Mumbai Diary: Friday Dossier

Jul 14, 2017, 09:44 IST | Team mid-day

The city - sliced, diced and served with a dash of sauce

Rajit Kapur and Faezeh Jalali

The two sides of the GST coin
Recently, this diarist was in the company of two theatrewallahs - Rajit Kapur and Faezeh Jalali. From matters on stage, the talk veered to the impact of GST on the entertainment industry. And interestingly, two contrasting viewpoints came to the fore.

"Indians are resistant to change. Considering the problems our country has been facing with these local taxes, it makes sense to centralise them," said Kapur. "There will always be teething problems, but you have to give it a shot. Something will be two per cent less while something else, two per cent more," he added, pointing to the fact that one had to look at the larger picture.

Jalali, however, didn't seem too comfortable with the development. "For the performing arts, it's difficult to have that kind of percentage on the tickets because anyway it is not a hugely monetarily successful form. People are more likely to spend money on a film, but if a theatre ticket is more than `500, they might hesitate," she said, adding that it might become particularly tough for smaller production houses, just like how independent cinema is the poor brother of the big Bollywood blockbuster. Point noted.

Pic/Atul Kamble
Pic/Atul Kamble

Black beauties take on the night
Maria Goretti and Lisa Ray catch up at Wendell Rodricks' book launch event at a Lower Parel restaurant.

Yorkers of future
It was only recently that Arjun Tendulkar, who often practises with the england national team as part of his training, got a chance to have a go at Jonny Bairstow at the english nets. And now, we hear Raj - former speedster Ajit Agarkar's son - has developed a serious liking for cricket.

The 11-year-old was seen getting some cricket lessons from pacer Ashish Nehra over cups of ice cream in London, where both the families were holidaying. Going by the seriousness with which these lads are pursuing their passion, we won't be surprised if it's a dejà vu of sorts on the cricket field a few years down the line.

The brewery gets a home in BKC
Their White Zens and Doppelgangers have made it to taps across the city's bars, and now, Gateway Brewing Co's will have its own space, Gateway Taproom in BKC by this month-end. Along with their signature brews, expect experimental concoctions and a revival of some of their limited-edition creations.

What's interesting is that the owners have roped in Viraf Patel as executive chef consultant to craft the eats menu. Not many may know that while he is chef-partner at Cafe Zoe, Patel also runs Firebred Hospitality, an F&B consultancy firm he founded with his wife seven years ago. And that's how he is collaborating with the brewery.

"To curate a menu for a taproom was an interesting proposition. We've created a beer batter collection - both veg and non-veg - along with interesting sandwiches and flatbreads. We're also planning to ferment breads with beer and use beer grains in a creative way," shared Patel.

Ideal conduct, the lipstick style
ever since Lipstick Under My Burkha won its battle against the censor board and got a certification. the film's entire crew has taken it upon itself to promote it, keeping in line with the spirit of the film. So, while its actors have been announcing the release date as 'ek kiss' July (July 21), they also recently did two fun Aadarsh Ladki charts with a digital media company.

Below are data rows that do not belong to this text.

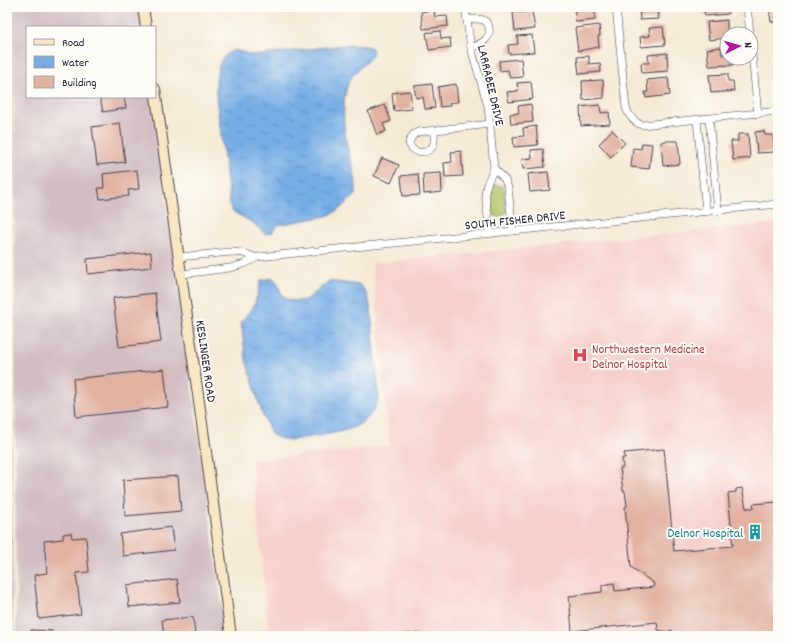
<svg xmlns="http://www.w3.org/2000/svg" width="785" height="643" font-family="Dekko,sans-serif">
  <style>
    .built { fill: #f7d0cb }
    .industrial { fill: #d2bec2 }
    .grass { fill: #b4c569; stroke: #6b7452 }
    .water { fill: url(#water-ripples); stroke: #4c6890 }
    .building { fill: #e2b1a0 }
    .lines { fill: none; stroke-linecap: round; stroke-linejoin: round }
    .minor-casing { stroke: #424052; stroke-width: 8 }
    .secondary-casing { stroke: #424052; stroke-width: 12 }
    .minor { stroke: #fff; stroke-width: 7 }
    .secondary { stroke: #f9e7c3; stroke-width: 10 }
    .labels { text-anchor: middle; stroke-width: 4; stroke-linejoin: round; paint-order: stroke }
    .street-label { font-size: 13px; fill: #22223b; stroke: #fdfcf7 }
    .health-label { font-size: 13px; fill: #be3a42; stroke: #fdfcf7; text-anchor: start }
    .culture-label { font-size: 13px; fill: #0d838f; stroke: #fdfcf7; text-anchor: end }
  </style>
  <defs>
    <pattern id="water-ripples" width="26" height="14" patternUnits="userSpaceOnUse"><rect width="26" height="14" fill="#76ade5"/><path d="M2 4q2-2 4 0t4 0M15 11q2-2 4 0t4 0" fill="none" stroke="#608cbb"/></pattern>
  </defs>
  <rect width="100%" height="100%" fill="#fdfcf7"/>
  <filter id="ink" filterUnits="userSpaceOnUse"><feTurbulence type="fractalNoise" baseFrequency=".025" numOctaves="2"/><feDisplacementMap in="SourceGraphic" scale="8" xChannelSelector="R" yChannelSelector="G"/><feConvolveMatrix kernelMatrix="1 2 1 2 8 2 1 2 1" color-interpolation-filters="sRGB"/></filter>
  <filter id="wash" filterUnits="userSpaceOnUse"><feTurbulence type="fractalNoise" baseFrequency=".012" numOctaves="4" result="noise"/><feDisplacementMap in="SourceGraphic" scale="16" xChannelSelector="R" yChannelSelector="G"/><feGaussianBlur stdDeviation="0.9" result="paint"/><feColorMatrix in="noise" values="0 0 0 0 0 0 0 0 0 0 0 0 0 0 0 0 0 1.4 0 .05"/><feComposite in="paint" operator="in"/></filter>
  <g filter="url(#wash)">
    <rect width="100%" height="100%" fill="#f5ead4"/>
    <!-- built -->
    <path class="built" d="M778 223V636H269L252 460 390 446 372 263Z"/>
    <!-- industrial -->
    <path class="industrial" d="M7 7H140L142 27H27V97H152L226 636H16L14 17 11 263 13 636H7Z"/>
    <!-- grass -->
    <path class="grass" d="M496 185 502 186 504 190 506 211 505 214 500 217 495 216 492 211 490 191 491 188Z"/>
    <!-- water -->
    <g class="water">
      <path d="M343 45 366 46 372 48 373 51 372 56C365 63 354 72 349 81 341 98 343 132 348 150 352 165 357 179 356 195L337 211 327 216 278 225 272 232 265 234 253 223 232 211 230 205 216 96C216 79 215 56 235 50L252 55H261Z"/>
      <path d="M273 278 277 282 282 295 288 300 296 301 306 300 329 281 360 285C367 291 369 301 371 310L379 397C376 406 372 416 363 422 347 434 312 436 292 440H285L272 435 263 416 246 360 241 323 255 303 261 280Z"/>
    </g>
    <g id="blocks">
      <!-- building -->
      <g class="building">
        <path d="M574 7H595V20L576 22Z"/>
        <path d="M639 7H658L659 19 640 20Z"/>
        <path d="M704 7H728V14L705 16Z"/>
        <path d="M769 7H778V22H771Z"/>
        <path d="M434 10 435 17 447 16 448 26 423 29 421 12Z"/>
        <path d="M532 11 535 29 515 31 513 13Z"/>
        <path d="M727 20V38L709 40 707 22Z"/>
        <path d="M599 25 600 36H598L599 47 578 51 575 28Z"/>
        <path d="M663 27 665 45 641 47 640 37 650 36 649 28Z"/>
        <path d="M440 31 441 39 450 38 451 47 429 50 426 33Z"/>
        <path d="M532 35 534 52 509 54 508 45 518 44 517 36Z"/>
        <path d="M721 47 722 55 727 54V58H732L733 65 709 66 707 49Z"/>
        <path d="M667 53 668 71 642 73 641 63H649L648 55Z"/>
        <path d="M589 56V64L600 63 601 72 579 74 577 57Z"/>
        <path d="M521 59 523 77 510 78 508 70 500 71 499 61Z"/>
        <path d="M775 66H778V82H777Z"/>
        <path d="M728 74V81H733L734 91 711 93 709 75Z"/>
        <path d="M668 78 670 95 646 98 645 92H648L647 80Z"/>
        <path d="M603 80 604 98 583 100 582 81Z"/>
        <path d="M531 82 533 99 509 102 507 92 518 91 517 83Z"/>
        <path d="M432 84 435 108 425 109 423 97 416 98 414 86Z"/>
        <path d="M456 84 458 102 449 103 450 106 440 107 438 87Z"/>
        <path d="M410 91 412 109 394 111 392 93Z"/>
        <path d="M100 97H124L126 108 103 112Z"/>
        <path d="M531 104 533 122 511 124 510 114 519 113 518 106Z"/>
        <path d="M385 105 391 121 383 124 386 131 377 135 368 111Z"/>
        <path d="M600 105 601 113 609 112 610 124 581 126 580 107Z"/>
        <path d="M120 123 125 162 97 165 92 127Z"/>
        <path d="M536 126 538 145 514 147 513 137 524 136 523 128Z"/>
        <path d="M612 130 625 143 611 157 599 144Z"/>
        <path d="M764 131 765 135H773L775 152 757 153 755 132Z"/>
        <path d="M738 134H748L750 158 733 160 731 141H738Z"/>
        <path d="M666 141H678L680 164 663 166 661 142Z"/>
        <path d="M642 143 652 144 649 169 631 167 633 148 641 149Z"/>
        <path d="M543 149 545 167 523 169 522 159 532 158 531 150Z"/>
        <path d="M461 151 463 176 445 177 444 163 452 162 451 152Z"/>
        <path d="M382 158 399 165 391 183 374 176Z"/>
        <path d="M137 170 139 189 128 190 129 196 100 199 98 188H104L103 174Z"/>
        <path d="M548 172 550 190 530 192 528 174Z"/>
        <path d="M441 173 442 192 424 194 423 174Z"/>
        <path d="M418 174 420 195 403 196 401 176Z"/>
        <path d="M151 252 152 267 88 274 87 259Z"/>
        <path d="M155 293 161 342 119 347 113 298Z"/>
        <path d="M164 369 168 407 76 417 73 379Z"/>
        <path d="M664 449 674 551 733 546 728 493 736 492V489L742 488 746 508H754L753 504 778 502V636H673L672 630 667 632 658 630 657 622 572 631 569 596 602 592V585L614 583 615 591 654 587 653 582H652L631 567 625 507 627 506 625 491H623L620 468H623L622 458H625L624 453Z"/>
        <path d="M178 476 181 511 125 516 123 480Z"/>
        <path d="M171 527 174 550 123 556 120 534Z"/>
        <path d="M71 533 72 538 86 537 89 572 76 573 81 614 39 619 34 575 47 573 44 541 63 539V534Z"/>
        <path d="M177 579 180 602 129 607 127 585Z"/>
        <path d="M193 617 195 636H164L162 620Z"/>
        <path d="M31 630 52 631V636H31Z"/>
        <path d="M419 633V636H396V635Z"/>
      </g>
    </g>
  </g>
  <g filter="url(#ink)">
    <use href="#blocks" fill-opacity="0" stroke="#424052" stroke-width="1"/>
    <g class="lines">
      <!-- minor casing -->
      <g class="minor-casing">
        <g id="minor">
          <path d="M465 7 471 48 488 106 494 168"/>
          <path d="M616 7 626 108C629 116 633 122 642 125L778 111"/>
          <path d="M747 7 750 34"/>
          <path d="M467 20C472 19 478 18 483 20 486 21 488 24 489 27 492 39 480 44 471 48"/>
          <path d="M751 45 758 114"/>
          <path d="M709 119 718 211"/>
          <path d="M697 120 706 212"/>
          <path d="M434 130C434 135 435 141 433 146 427 156 410 153 409 142L413 135 418 132 491 124"/>
          <path d="M490 234 485 192 487 184 494 168 505 180 508 188 513 231"/>
          <path d="M179 257 231 252 243 253 255 257"/>
          <path d="M182 274 230 268 244 264 258 257 778 204"/>
        </g>
      </g>
      <!-- secondary casing -->
      <g class="secondary-casing">
        <g id="secondary">
          <path d="M143 7 146 27"/>
          <path d="M155 89 207 459 231 636"/>
        </g>
      </g>
      <!-- minor -->
      <use href="#minor" class="minor"/>
      <!-- secondary -->
      <use href="#secondary" class="secondary"/>
    </g>
  </g>
  <!-- icons -->
  <defs>
    <g id="hospital-bare" transform="scale(1.2)"><path d="M-5-5h3v3.5h4V-5h3V5h-3V1.5h-4V5h-3Z" fill="#e0444e" stroke="#fdfcf7" stroke-width="2.5" paint-order="stroke"/></g>
    <g id="building-bare" transform="scale(1.2)"><path d="M-4-6H4V6H1V3H-1V6H-4ZM-2.5-4.3h1.7v1.8h-1.7ZM.8-4.3h1.7v1.8H.8ZM-2.5-1h1.7V.8h-1.7ZM.8-1h1.7V.8H.8Z" fill="#0f9aa8" stroke="#fdfcf7" stroke-width="2.5" paint-order="stroke"/></g>
  </defs>
  <g fill-rule="evenodd">
    <use href="#hospital-bare" x="580" y="355"/>
    <use href="#building-bare" x="755" y="532"/>
  </g>
  <g class="labels">
    <!-- street labels -->
    <g class="street-label">
      <text transform="translate(492 85) rotate(77)" y="5">LARRABEE DRIVE</text>
      <text transform="translate(515 219) rotate(-6)" y="5">SOUTH FISHER DRIVE</text>
      <text transform="translate(207 361) rotate(82)" y="5">KESLINGER ROAD</text>
    </g>
    <!-- health labels -->
    <g class="health-label">
      <text x="592" y="353">Northwestern Medicine<tspan x="592" dy="15">Delnor Hospital</tspan></text>
    </g>
    <!-- culture labels -->
    <g class="culture-label">
      <text x="743" y="537">Delnor Hospital</text>
    </g>
  </g>
  <!-- margin -->
  <rect width="785" height="643" fill="none" stroke="#fdfcf7" stroke-width="24"/>
  <!-- legend -->
  <rect x="26" y="26" width="130" height="72" fill="#fdfcf7" stroke="#a5a5ac"/>
  <rect x="34" y="39" width="20" height="6" fill="#f9e7c3" stroke="#a5a5ac"/>
  <text x="62" y="46" font-size="12" fill="#22223b">Road</text>
  <rect x="34" y="56" width="20" height="12" fill="url(#water-ripples)" stroke="#a5a5ac"/>
  <text x="62" y="66" font-size="12" fill="#22223b">Water</text>
  <rect x="34" y="76" width="20" height="12" fill="#e2b1a0" stroke="#a5a5ac"/>
  <text x="62" y="86" font-size="12" fill="#22223b">Building</text>
  <!-- north arrow -->
  <g transform="translate(739 46) rotate(84)"><circle r="19" fill="#fdfcf7" stroke="#a5a5ac"/>
  <path d="M0-3L7 15L0 10L-7 15Z" fill="#b5179e"/>
  <text y="-6" font-size="11" font-weight="bold" text-anchor="middle" fill="#22223b">N</text>
  </g>
</svg>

While one chart shows Ratna Pathak Shah and Konkona Sen Sharma in the 'ideal woman' avatar (worshipping the cow, applying sandalwood pack), the Buri Ladki poster shows Aahana Kumra and Plabita Borthakur serve margarita and go to Goa for a tan. That's one defiant style of promotion, we say.

The Gorkhas get a voice
If your knowledge of the gorkhas is limited, today is a good day to learn more about the community. The Gorkha Students' Collective of Mumbai is organising a programme titled, Gorkhaland: Conflict, Peace and Resolution, which will include a photo exhibition, a short film screening and a group discussion. Their aim, we are told, is to get the word out about the Gorkhaland movement.

The event is taking place at the Tata Institute of Social Sciences (TISS). The collective, a newly formed body, consists of graduate students and research scholars of TISS. The broader mission is to discuss and deliberate on issues related to identity, economic and social development, culture, the environment, education, health and human rights in the proposed state of Gorkhaland.